# Source text start

I think if I were to do this again, I'd cut out the results on the mishaps table that required a who/what/when/and where along with needing evidence to be gathered (For which I used a version of my Dodecahedrons of Detective Work.) and just have results be immediate, like the ones where a character is magically transformed or inducted into a secret society or something. Too many wheels within wheels within wheels here to work out for such a short term game.

I think I also made a mistake in making the carousing mandatory. It would have been better, as Miz. K suggested, that it be a discretionary/wagering mechanic with the Sultan's favor, closer to how the original rules were intended.

So anyway, it was fun enough, and I think despite the furious flailing about my players enjoyed themselves, but could have been better. I think the stuff I developed will fit nicely in a Thousand Year Sandglass book, so watch for that. I will make myself make it happen.

And thus, we bid farewell, for now, to the desert lands of Sanduk Ramul, the Empire of the East with its glittering capitol of Kalabad on the coast of the Crescent Sea.

# Source text end

== Stated goal ==
Repeat word for word the part of the campaign write-up that runs from "I think if I" up to and including "short term game.".

# Provided material start

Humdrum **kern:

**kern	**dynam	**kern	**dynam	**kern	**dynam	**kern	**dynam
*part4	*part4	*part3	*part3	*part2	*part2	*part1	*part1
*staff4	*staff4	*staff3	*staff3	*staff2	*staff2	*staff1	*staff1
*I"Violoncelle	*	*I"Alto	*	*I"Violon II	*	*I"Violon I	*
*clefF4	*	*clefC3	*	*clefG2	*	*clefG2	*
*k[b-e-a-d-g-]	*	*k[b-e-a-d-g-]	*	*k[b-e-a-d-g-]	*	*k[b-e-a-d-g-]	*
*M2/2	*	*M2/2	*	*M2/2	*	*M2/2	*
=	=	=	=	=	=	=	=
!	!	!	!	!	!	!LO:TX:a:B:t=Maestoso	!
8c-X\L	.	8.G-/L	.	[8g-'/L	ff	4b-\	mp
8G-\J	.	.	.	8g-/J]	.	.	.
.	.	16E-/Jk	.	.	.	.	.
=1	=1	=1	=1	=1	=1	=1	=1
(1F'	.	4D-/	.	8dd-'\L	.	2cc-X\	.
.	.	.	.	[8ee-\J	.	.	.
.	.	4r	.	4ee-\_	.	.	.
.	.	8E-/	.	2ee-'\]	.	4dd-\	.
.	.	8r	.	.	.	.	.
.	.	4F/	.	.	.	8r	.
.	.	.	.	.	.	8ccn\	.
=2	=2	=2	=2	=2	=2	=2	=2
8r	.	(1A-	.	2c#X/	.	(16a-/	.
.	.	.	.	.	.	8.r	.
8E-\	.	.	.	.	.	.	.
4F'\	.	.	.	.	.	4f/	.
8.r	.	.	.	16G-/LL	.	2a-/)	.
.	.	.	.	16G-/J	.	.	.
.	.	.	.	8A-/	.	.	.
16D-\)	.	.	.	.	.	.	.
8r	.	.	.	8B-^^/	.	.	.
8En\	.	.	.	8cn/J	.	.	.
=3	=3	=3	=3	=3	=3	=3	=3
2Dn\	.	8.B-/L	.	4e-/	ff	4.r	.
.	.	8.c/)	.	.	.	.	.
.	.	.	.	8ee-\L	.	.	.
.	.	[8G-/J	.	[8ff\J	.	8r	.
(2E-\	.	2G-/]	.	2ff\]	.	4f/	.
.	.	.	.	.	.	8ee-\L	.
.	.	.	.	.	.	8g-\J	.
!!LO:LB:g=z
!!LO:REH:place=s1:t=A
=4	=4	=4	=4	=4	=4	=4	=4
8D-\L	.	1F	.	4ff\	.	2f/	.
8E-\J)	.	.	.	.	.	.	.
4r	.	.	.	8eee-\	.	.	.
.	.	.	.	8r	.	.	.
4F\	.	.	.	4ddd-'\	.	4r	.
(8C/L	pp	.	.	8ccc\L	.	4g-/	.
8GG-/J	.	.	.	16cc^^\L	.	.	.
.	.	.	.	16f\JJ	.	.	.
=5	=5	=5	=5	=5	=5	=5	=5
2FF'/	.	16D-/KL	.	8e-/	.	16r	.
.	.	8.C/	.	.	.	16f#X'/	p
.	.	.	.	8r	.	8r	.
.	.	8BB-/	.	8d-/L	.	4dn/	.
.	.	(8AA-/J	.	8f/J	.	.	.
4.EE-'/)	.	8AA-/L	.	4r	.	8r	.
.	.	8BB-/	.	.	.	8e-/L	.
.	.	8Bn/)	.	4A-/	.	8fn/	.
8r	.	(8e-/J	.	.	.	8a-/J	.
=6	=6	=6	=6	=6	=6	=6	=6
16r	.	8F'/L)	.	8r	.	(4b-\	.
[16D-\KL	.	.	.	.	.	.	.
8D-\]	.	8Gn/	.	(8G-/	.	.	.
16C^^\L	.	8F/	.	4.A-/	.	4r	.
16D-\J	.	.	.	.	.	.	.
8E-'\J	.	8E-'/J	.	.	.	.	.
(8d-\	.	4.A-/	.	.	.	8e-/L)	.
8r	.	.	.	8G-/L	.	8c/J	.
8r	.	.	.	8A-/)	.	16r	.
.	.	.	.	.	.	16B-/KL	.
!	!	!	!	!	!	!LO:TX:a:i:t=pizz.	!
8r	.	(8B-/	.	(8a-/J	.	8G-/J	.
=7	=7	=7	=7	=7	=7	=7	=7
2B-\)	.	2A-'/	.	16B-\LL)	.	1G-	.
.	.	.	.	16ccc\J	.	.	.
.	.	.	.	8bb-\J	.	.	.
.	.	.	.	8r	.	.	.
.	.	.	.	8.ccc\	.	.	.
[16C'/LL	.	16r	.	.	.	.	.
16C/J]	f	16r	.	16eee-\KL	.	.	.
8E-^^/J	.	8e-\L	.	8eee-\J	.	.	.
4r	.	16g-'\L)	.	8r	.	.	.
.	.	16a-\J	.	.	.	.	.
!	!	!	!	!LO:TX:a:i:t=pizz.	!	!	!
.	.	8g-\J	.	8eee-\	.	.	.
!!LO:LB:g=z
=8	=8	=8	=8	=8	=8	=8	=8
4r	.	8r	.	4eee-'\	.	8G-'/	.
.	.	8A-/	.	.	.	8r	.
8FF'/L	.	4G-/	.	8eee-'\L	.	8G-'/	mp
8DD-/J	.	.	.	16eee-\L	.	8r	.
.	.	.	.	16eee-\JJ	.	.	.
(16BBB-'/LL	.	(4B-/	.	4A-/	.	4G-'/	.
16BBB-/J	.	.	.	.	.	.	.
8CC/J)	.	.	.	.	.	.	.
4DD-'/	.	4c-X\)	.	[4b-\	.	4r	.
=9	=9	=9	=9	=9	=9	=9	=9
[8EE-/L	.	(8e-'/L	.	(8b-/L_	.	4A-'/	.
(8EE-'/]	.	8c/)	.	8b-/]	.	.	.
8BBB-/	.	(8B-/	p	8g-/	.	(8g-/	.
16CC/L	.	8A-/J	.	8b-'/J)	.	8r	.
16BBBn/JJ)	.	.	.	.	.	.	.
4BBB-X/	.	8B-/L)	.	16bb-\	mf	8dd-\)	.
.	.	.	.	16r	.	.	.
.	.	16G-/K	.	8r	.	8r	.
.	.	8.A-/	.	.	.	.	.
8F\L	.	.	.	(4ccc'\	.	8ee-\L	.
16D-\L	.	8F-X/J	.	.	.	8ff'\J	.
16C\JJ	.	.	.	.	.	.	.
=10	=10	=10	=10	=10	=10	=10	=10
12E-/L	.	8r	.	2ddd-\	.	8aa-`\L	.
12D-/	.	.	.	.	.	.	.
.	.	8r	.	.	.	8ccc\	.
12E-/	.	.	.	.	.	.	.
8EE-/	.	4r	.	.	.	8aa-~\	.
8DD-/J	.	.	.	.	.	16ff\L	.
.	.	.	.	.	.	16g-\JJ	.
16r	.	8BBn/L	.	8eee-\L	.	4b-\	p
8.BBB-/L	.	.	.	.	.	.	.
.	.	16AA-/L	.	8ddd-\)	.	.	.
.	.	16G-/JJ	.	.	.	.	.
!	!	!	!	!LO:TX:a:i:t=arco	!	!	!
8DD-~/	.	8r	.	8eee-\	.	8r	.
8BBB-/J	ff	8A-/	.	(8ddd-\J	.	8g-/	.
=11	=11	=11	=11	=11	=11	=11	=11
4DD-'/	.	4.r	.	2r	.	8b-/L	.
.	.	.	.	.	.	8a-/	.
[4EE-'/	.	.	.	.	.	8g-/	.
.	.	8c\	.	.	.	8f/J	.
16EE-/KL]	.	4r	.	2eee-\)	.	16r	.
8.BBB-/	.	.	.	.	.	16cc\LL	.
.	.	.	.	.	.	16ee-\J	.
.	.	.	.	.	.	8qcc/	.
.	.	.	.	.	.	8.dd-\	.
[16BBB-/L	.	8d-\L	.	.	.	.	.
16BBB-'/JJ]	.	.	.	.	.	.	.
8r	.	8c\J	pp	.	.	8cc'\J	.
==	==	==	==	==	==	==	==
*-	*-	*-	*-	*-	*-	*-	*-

# Provided material end

== Complete answer ==
I think if I were to do this again, I'd cut out the results on the mishaps table that required a who/what/when/and where along with needing evidence to be gathered (For which I used a version of my Dodecahedrons of Detective Work.) and just have results be immediate, like the ones where a character is magically transformed or inducted into a secret society or something. Too many wheels within wheels within wheels here to work out for such a short term game.